For those who are like me and don't know the term, "a language server for HTML" is referring to the plugin that evaluates your HTML syntax. That might be a narrow explanation of the tool but that's the basic idea I got from trying it.
I knew that that the <html> tag can be fully omitted (and some others, like <body> and <title> IIRC), but if I read that it can also be partially omitted. So you're allowed to open it but not close it, or close it but don't open it. That's new to me.
I've tried omitting those tags, but I decided that in the end things are easier to read when you do include them, so nowadays I always include them when I write HTML.

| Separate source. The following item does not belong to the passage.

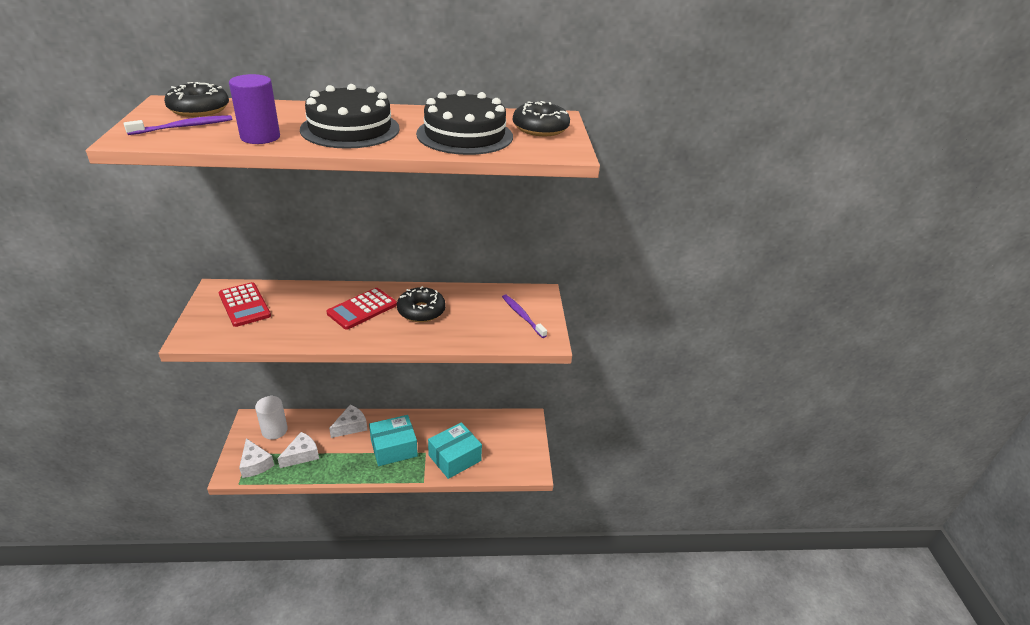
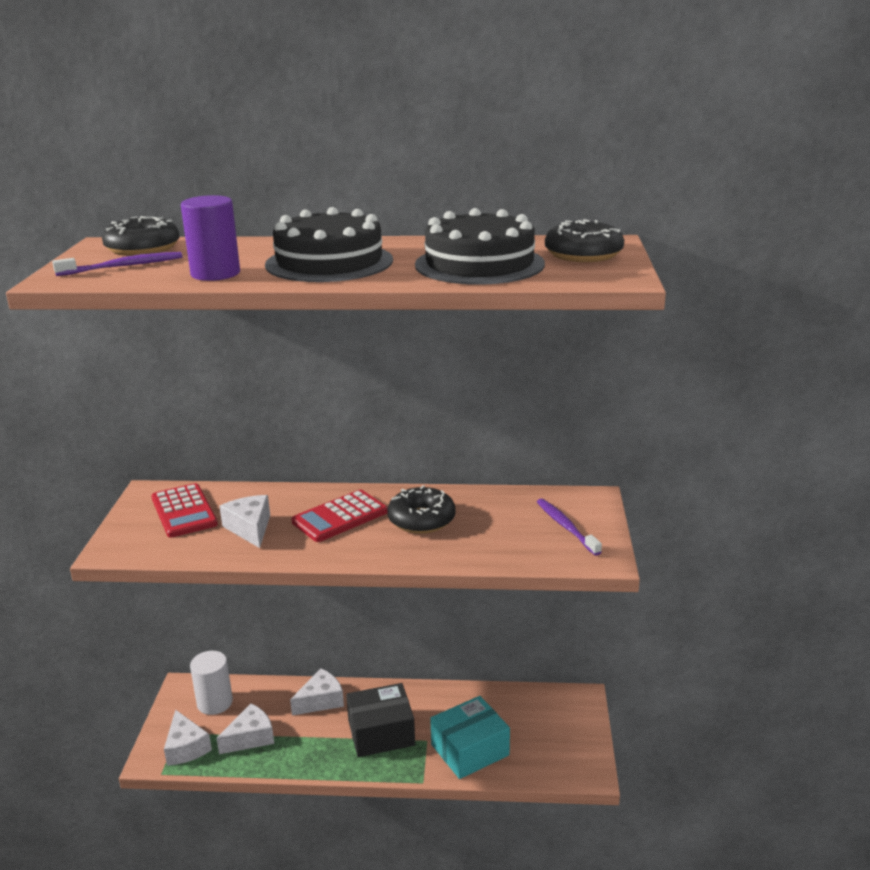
camera: 10 degrees right, 10 degrees down
turquoise box [369,415,418,466] -> black box [346,683,415,757]
none -> white cheese [220,495,270,548]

> This language server is stricter than the HTML spec whenever it would prevent potential human errors from being reported.
If your goal is to output minimal HTML, let a tool automate that. Forgetting to open <html> is more likely a mistake than shorthand, and as shorthand it's not valuable.
For those who are like me and don't know the term, "a language server for HTML" is referring to the plugin that evaluates your HTML syntax. That might be a narrow explanation of the tool but that's the basic idea I got from trying it.